Clarifications were provided to the Judicial Authority, highlighting all the aforementioned points. It was reported that the evolution of COVID-19 disease is highly variable and that many patients are hospitalized when they already have initial interstitial pneumonia, even with not yet alarming vital signs. Then, the Judicial Authority was informed that pulmonary fibrosis was the result of an ARDS in which the 3 mechanisms illustrated in Figure 4 took part. The only critical aspect was the lack of an internal epidymological investigation to monitor nosocomial superfections in patients hospitalized for COVID-19.

In light of what has been observed, the following useful recommendations can be made in the context of COVID-19-related respiratory medicine.

(1) The health professional has to follow patient management recommendations based on disease severity, especially for patients who have recently been hospitalized and who have rapidly increasing oxygen requirements.
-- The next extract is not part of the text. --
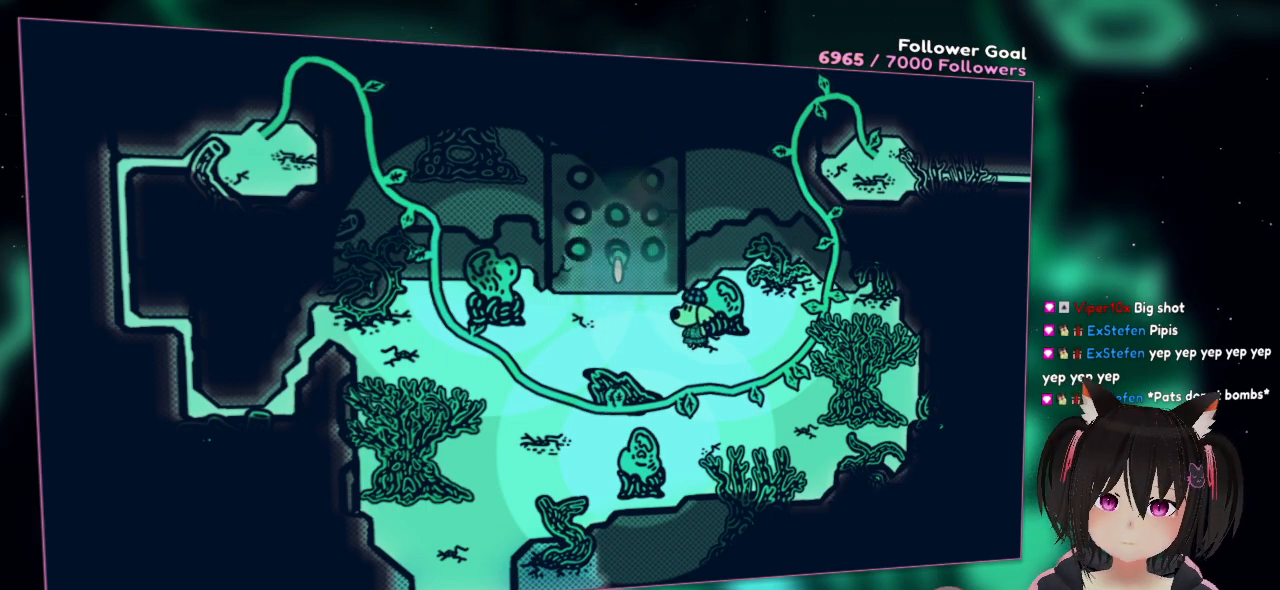
{"buttons": ["R2"], "left_stick": "center", "right_stick": "up", "events": [[50, "right_stick", "up"]]}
(2) The prevention and management of VILI is the same as for patients with ARDS ; health professional specialists in the field should be aware of the increased incidence of VILI and its possible manifestations in COVID-19 pneumonia. Intensive care physicians can initiate appropriate ventilatory settings to prevent VILI in ARDS and non-ARDS patients.

(3) Due to the challenges involved in treating pulmonary fibrosis and the lack of effective therapies, it is essential to minimize the factors implicated in the perpetuation of the cycle that leads to persistent lung injury, prolonged inflammatory response, and fibroproliferation.
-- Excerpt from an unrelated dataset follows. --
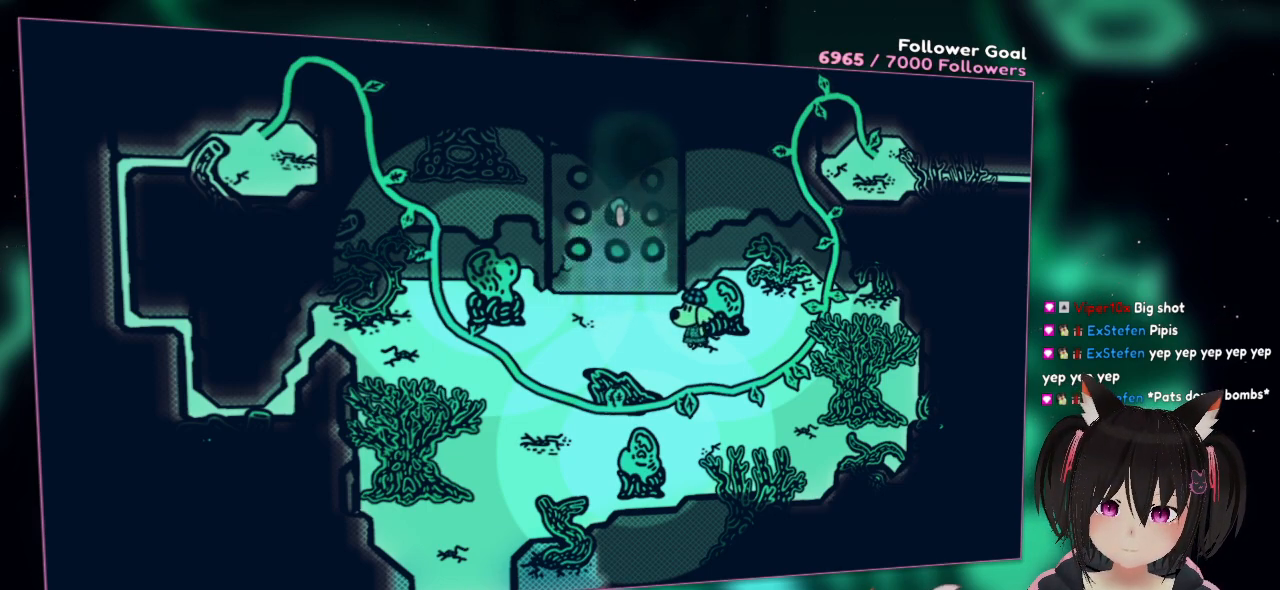
{"buttons": ["R2"], "left_stick": "center", "right_stick": "up", "events": []}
(4) For COVID-19 patients suffering from ARDS and receiving mechanical ventilation, a multidisciplinary diagnostic-therapeutic approach is recommended, with the recruitment of various professional figures including an anesthetist, a pulmonologist, an infectious disease specialist, and a cardiologist.

(5) In addition to lung damage, a multi-organ assessment must be always made; in our case, in fact, there was also a suppurative pericarditis. Although the pathophysiology of pericarditis in COVID-19 is still under investigation, a systemic inflammatory response and subsequent COVID-19-related cytotoxic and immune-mediated effects have been reported as a trigger.

(6) It is necessary to calibrate antimicrobial therapy management to prevent the onset of septicemia. Constant epidemiological investigations are recommended in each hospital, through the activation of Clinical Risk Units and Internal Audits, to monitor hospital superinfections in COVID-19 patients.

(7) Rapid detection of bacterial infections may also limit the development of virus super-spreaders. It is important to isolate patients with known bacterial infections in designated wards and apply effective infection control measures in order to limit the super-spread of COVID-19, as hospitalized patients could be co-infected with the virus causing an exponential increase of COVID-19 in the same health facility.

(8) To avoid personal injury or compensation claims for COVID-19-related death, it is important to provide the patient and family members in permitted situations with adequate information on the possible medical sequelae of COVID-19, including the potential complications of assisted ventilation, as well as the possibility of developing infections linked to prolonged hospitalization.

Conclusions

The COVID-19 pandemic has highlighted the critical importance of the histopathologic examination of tissues, especially in the setting of clinical autopsies, for elucidating pathomechanisms and the underlying causes of death in emerging diseases. Given the massive extent of the pandemic, significant efforts have been made to maximize the information gained from postmortem examinations in fatal COVID-19. Superinfections are a major risk factor for adverse outcomes in COVID-19, and hospitalized patients with severe illness supported by mechanical ventilation are the most exposed. Rapid diagnosis of secondary bacterial infections can improve the outcome, especially in high-risk groups, so there is a continuous need for prospective studies to assess the diagnostic performance of biomarkers to prevent bacterial superinfection.

However, it remains difficult to establish the exact mechanism of “cause and effect” when all the above situations arise in the same hospitalized patient.